__Document layout detection data__.
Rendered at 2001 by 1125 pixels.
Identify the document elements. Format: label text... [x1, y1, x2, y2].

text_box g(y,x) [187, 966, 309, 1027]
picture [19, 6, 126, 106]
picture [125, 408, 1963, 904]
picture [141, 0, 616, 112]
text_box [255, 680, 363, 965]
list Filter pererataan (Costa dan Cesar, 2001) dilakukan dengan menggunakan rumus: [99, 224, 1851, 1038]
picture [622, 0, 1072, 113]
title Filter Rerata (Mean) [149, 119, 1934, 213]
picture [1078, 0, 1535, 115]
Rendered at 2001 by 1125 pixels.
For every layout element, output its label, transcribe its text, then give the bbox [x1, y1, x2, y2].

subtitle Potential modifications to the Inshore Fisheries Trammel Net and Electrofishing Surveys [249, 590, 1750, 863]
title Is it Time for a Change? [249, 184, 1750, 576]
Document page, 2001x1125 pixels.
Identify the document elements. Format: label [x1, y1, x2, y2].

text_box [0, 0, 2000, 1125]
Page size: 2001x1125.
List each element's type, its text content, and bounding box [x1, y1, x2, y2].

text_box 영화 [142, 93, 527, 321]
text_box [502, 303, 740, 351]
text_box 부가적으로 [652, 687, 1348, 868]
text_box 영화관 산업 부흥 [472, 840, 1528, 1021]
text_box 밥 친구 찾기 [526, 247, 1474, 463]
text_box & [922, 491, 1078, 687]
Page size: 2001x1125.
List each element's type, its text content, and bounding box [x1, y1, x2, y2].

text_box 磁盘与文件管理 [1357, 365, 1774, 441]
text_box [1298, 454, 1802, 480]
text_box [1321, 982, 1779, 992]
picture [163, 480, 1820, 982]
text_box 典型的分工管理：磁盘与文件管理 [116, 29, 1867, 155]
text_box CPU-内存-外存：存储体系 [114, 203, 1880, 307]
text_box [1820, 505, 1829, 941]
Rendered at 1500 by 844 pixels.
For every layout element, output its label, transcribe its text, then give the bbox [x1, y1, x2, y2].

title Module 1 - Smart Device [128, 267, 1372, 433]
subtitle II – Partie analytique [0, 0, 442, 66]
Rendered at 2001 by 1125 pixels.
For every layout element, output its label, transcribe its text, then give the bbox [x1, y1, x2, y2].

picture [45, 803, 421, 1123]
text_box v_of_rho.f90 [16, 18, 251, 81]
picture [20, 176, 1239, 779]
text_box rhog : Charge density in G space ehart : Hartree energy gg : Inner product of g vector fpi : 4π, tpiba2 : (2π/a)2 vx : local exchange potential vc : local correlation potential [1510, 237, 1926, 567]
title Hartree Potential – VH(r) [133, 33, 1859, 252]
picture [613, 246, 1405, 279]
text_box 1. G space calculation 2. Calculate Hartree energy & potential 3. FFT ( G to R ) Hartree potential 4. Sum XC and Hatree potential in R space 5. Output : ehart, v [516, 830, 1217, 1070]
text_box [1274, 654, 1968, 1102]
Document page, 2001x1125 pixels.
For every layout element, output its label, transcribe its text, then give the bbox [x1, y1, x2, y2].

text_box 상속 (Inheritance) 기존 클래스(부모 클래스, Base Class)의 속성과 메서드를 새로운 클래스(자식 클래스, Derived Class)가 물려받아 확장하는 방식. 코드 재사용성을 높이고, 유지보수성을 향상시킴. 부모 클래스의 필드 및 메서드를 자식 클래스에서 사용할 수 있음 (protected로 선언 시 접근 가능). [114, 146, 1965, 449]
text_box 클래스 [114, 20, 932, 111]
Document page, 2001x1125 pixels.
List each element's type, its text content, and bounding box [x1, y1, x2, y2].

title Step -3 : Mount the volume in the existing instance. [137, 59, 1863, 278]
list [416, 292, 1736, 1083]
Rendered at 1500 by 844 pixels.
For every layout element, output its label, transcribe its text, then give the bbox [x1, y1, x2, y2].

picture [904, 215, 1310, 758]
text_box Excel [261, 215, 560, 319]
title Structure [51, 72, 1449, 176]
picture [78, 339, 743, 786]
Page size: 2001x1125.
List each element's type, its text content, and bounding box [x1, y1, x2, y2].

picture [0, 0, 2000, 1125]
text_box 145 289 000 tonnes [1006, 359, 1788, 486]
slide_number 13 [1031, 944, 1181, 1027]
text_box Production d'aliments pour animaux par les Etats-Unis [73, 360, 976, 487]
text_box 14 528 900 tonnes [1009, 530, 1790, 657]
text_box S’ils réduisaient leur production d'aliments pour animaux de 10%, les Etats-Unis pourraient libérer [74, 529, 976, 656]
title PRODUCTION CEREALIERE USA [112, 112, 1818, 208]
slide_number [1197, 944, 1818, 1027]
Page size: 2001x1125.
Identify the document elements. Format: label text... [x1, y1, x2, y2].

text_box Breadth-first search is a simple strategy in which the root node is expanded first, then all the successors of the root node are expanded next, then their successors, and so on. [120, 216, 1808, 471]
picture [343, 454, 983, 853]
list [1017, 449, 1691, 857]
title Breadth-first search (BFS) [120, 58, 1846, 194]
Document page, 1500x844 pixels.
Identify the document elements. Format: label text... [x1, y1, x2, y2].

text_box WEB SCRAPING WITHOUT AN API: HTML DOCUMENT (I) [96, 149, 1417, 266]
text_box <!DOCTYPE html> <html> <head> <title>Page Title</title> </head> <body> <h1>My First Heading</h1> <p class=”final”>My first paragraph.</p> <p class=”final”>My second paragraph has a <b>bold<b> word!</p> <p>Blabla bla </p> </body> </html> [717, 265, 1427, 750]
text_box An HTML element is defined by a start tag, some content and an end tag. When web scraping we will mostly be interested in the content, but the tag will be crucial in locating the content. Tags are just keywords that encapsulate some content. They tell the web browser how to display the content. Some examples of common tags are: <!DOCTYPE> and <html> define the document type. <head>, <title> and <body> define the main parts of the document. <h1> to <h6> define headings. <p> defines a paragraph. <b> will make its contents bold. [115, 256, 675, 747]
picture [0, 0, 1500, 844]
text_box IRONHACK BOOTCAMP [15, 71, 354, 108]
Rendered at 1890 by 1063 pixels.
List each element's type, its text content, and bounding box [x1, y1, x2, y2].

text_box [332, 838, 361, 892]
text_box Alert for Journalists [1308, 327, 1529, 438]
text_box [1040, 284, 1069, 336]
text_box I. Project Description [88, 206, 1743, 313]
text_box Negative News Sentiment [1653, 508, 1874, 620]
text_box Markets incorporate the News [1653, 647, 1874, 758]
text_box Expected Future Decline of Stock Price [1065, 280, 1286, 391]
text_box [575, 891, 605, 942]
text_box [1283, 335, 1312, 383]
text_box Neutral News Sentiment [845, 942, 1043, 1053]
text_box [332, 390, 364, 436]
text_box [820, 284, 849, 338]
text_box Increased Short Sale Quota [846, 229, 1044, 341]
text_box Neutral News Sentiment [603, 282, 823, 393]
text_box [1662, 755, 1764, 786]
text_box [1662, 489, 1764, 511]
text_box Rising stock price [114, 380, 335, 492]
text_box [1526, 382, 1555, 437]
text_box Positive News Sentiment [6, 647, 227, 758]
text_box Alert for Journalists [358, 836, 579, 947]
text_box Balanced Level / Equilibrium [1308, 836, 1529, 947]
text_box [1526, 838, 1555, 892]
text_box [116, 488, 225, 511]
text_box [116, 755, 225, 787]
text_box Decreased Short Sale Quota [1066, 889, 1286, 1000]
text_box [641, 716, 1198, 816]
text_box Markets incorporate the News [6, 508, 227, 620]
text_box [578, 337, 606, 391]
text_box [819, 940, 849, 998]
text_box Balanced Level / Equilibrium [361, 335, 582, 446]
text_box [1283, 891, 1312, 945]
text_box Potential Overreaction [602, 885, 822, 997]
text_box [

__WHAT TO WORK ON__. Exactly reproduce every record.

__PROBLEM SOLUTION__.
Rendered at 2001 by 1125 pixels.
Identify the document elements. Format: label text... [x1, y1, x2, y2].

text_box g(y,x) [187, 966, 309, 1027]
picture [19, 6, 126, 106]
picture [125, 408, 1963, 904]
picture [141, 0, 616, 112]
text_box [255, 680, 363, 965]
list Filter pererataan (Costa dan Cesar, 2001) dilakukan dengan menggunakan rumus: [99, 224, 1851, 1038]
picture [622, 0, 1072, 113]
title Filter Rerata (Mean) [149, 119, 1934, 213]
picture [1078, 0, 1535, 115]
Rendered at 2001 by 1125 pixels.
For every layout element, output its label, transcribe its text, then give the bbox [x1, y1, x2, y2].

subtitle Potential modifications to the Inshore Fisheries Trammel Net and Electrofishing Surveys [249, 590, 1750, 863]
title Is it Time for a Change? [249, 184, 1750, 576]
Document page, 2001x1125 pixels.
Identify the document elements. Format: label [x1, y1, x2, y2].

text_box [0, 0, 2000, 1125]
Page size: 2001x1125.
List each element's type, its text content, and bounding box [x1, y1, x2, y2].

text_box 영화 [142, 93, 527, 321]
text_box [502, 303, 740, 351]
text_box 부가적으로 [652, 687, 1348, 868]
text_box 영화관 산업 부흥 [472, 840, 1528, 1021]
text_box 밥 친구 찾기 [526, 247, 1474, 463]
text_box & [922, 491, 1078, 687]
Page size: 2001x1125.
List each element's type, its text content, and bounding box [x1, y1, x2, y2].

text_box 磁盘与文件管理 [1357, 365, 1774, 441]
text_box [1298, 454, 1802, 480]
text_box [1321, 982, 1779, 992]
picture [163, 480, 1820, 982]
text_box 典型的分工管理：磁盘与文件管理 [116, 29, 1867, 155]
text_box CPU-内存-外存：存储体系 [114, 203, 1880, 307]
text_box [1820, 505, 1829, 941]
Rendered at 1500 by 844 pixels.
For every layout element, output its label, transcribe its text, then give the bbox [x1, y1, x2, y2].

title Module 1 - Smart Device [128, 267, 1372, 433]
subtitle II – Partie analytique [0, 0, 442, 66]
Rendered at 2001 by 1125 pixels.
For every layout element, output its label, transcribe its text, then give the bbox [x1, y1, x2, y2].

picture [45, 803, 421, 1123]
text_box v_of_rho.f90 [16, 18, 251, 81]
picture [20, 176, 1239, 779]
text_box rhog : Charge density in G space ehart : Hartree energy gg : Inner product of g vector fpi : 4π, tpiba2 : (2π/a)2 vx : local exchange potential vc : local correlation potential [1510, 237, 1926, 567]
title Hartree Potential – VH(r) [133, 33, 1859, 252]
picture [613, 246, 1405, 279]
text_box 1. G space calculation 2. Calculate Hartree energy & potential 3. FFT ( G to R ) Hartree potential 4. Sum XC and Hatree potential in R space 5. Output : ehart, v [516, 830, 1217, 1070]
text_box [1274, 654, 1968, 1102]
Document page, 2001x1125 pixels.
For every layout element, output its label, transcribe its text, then give the bbox [x1, y1, x2, y2].

text_box 상속 (Inheritance) 기존 클래스(부모 클래스, Base Class)의 속성과 메서드를 새로운 클래스(자식 클래스, Derived Class)가 물려받아 확장하는 방식. 코드 재사용성을 높이고, 유지보수성을 향상시킴. 부모 클래스의 필드 및 메서드를 자식 클래스에서 사용할 수 있음 (protected로 선언 시 접근 가능). [114, 146, 1965, 449]
text_box 클래스 [114, 20, 932, 111]
Document page, 2001x1125 pixels.
List each element's type, its text content, and bounding box [x1, y1, x2, y2].

title Step -3 : Mount the volume in the existing instance. [137, 59, 1863, 278]
list [416, 292, 1736, 1083]
Rendered at 1500 by 844 pixels.
For every layout element, output its label, transcribe its text, then give the bbox [x1, y1, x2, y2].

picture [904, 215, 1310, 758]
text_box Excel [261, 215, 560, 319]
title Structure [51, 72, 1449, 176]
picture [78, 339, 743, 786]
Page size: 2001x1125.
List each element's type, its text content, and bounding box [x1, y1, x2, y2].

picture [0, 0, 2000, 1125]
text_box 145 289 000 tonnes [1006, 359, 1788, 486]
slide_number 13 [1031, 944, 1181, 1027]
text_box Production d'aliments pour animaux par les Etats-Unis [73, 360, 976, 487]
text_box 14 528 900 tonnes [1009, 530, 1790, 657]
text_box S’ils réduisaient leur production d'aliments pour animaux de 10%, les Etats-Unis pourraient libérer [74, 529, 976, 656]
title PRODUCTION CEREALIERE USA [112, 112, 1818, 208]
slide_number [1197, 944, 1818, 1027]
Page size: 2001x1125.
Identify the document elements. Format: label text... [x1, y1, x2, y2].

text_box Breadth-first search is a simple strategy in which the root node is expanded first, then all the successors of the root node are expanded next, then their successors, and so on. [120, 216, 1808, 471]
picture [343, 454, 983, 853]
list [1017, 449, 1691, 857]
title Breadth-first search (BFS) [120, 58, 1846, 194]
Document page, 1500x844 pixels.
Identify the document elements. Format: label text... [x1, y1, x2, y2].

text_box WEB SCRAPING WITHOUT AN API: HTML DOCUMENT (I) [96, 149, 1417, 266]
text_box <!DOCTYPE html> <html> <head> <title>Page Title</title> </head> <body> <h1>My First Heading</h1> <p class=”final”>My first paragraph.</p> <p class=”final”>My second paragraph has a <b>bold<b> word!</p> <p>Blabla bla </p> </body> </html> [717, 265, 1427, 750]
text_box An HTML element is defined by a start tag, some content and an end tag. When web scraping we will mostly be interested in the content, but the tag will be crucial in locating the content. Tags are just keywords that encapsulate some content. They tell the web browser how to display the content. Some examples of common tags are: <!DOCTYPE> and <html> define the document type. <head>, <title> and <body> define the main parts of the document. <h1> to <h6> define headings. <p> defines a paragraph. <b> will make its contents bold. [115, 256, 675, 747]
picture [0, 0, 1500, 844]
text_box IRONHACK BOOTCAMP [15, 71, 354, 108]
Rendered at 1890 by 1063 pixels.
List each element's type, its text content, and bounding box [x1, y1, x2, y2].

text_box [332, 838, 361, 892]
text_box Alert for Journalists [1308, 327, 1529, 438]
text_box [1040, 284, 1069, 336]
text_box I. Project Description [88, 206, 1743, 313]
text_box Negative News Sentiment [1653, 508, 1874, 620]
text_box Markets incorporate the News [1653, 647, 1874, 758]
text_box Expected Future Decline of Stock Price [1065, 280, 1286, 391]
text_box [575, 891, 605, 942]
text_box [1283, 335, 1312, 383]
text_box Neutral News Sentiment [845, 942, 1043, 1053]
text_box [332, 390, 364, 436]
text_box [820, 284, 849, 338]
text_box Increased Short Sale Quota [846, 229, 1044, 341]
text_box Neutral News Sentiment [603, 282, 823, 393]
text_box [1662, 755, 1764, 786]
text_box [1662, 489, 1764, 511]
text_box Rising stock price [114, 380, 335, 492]
text_box [1526, 382, 1555, 437]
text_box Positive News Sentiment [6, 647, 227, 758]
text_box Alert for Journalists [358, 836, 579, 947]
text_box Balanced Level / Equilibrium [1308, 836, 1529, 947]
text_box [1526, 838, 1555, 892]
text_box [116, 488, 225, 511]
text_box [116, 755, 225, 787]
text_box Decreased Short Sale Quota [1066, 889, 1286, 1000]
text_box [641, 716, 1198, 816]
text_box Markets incorporate the News [6, 508, 227, 620]
text_box [578, 337, 606, 391]
text_box [819, 940, 849, 998]
text_box Balanced Level / Equilibrium [361, 335, 582, 446]
text_box [1283, 891, 1312, 945]
text_box Potential Overreaction [602, 885, 822, 997]
text_box [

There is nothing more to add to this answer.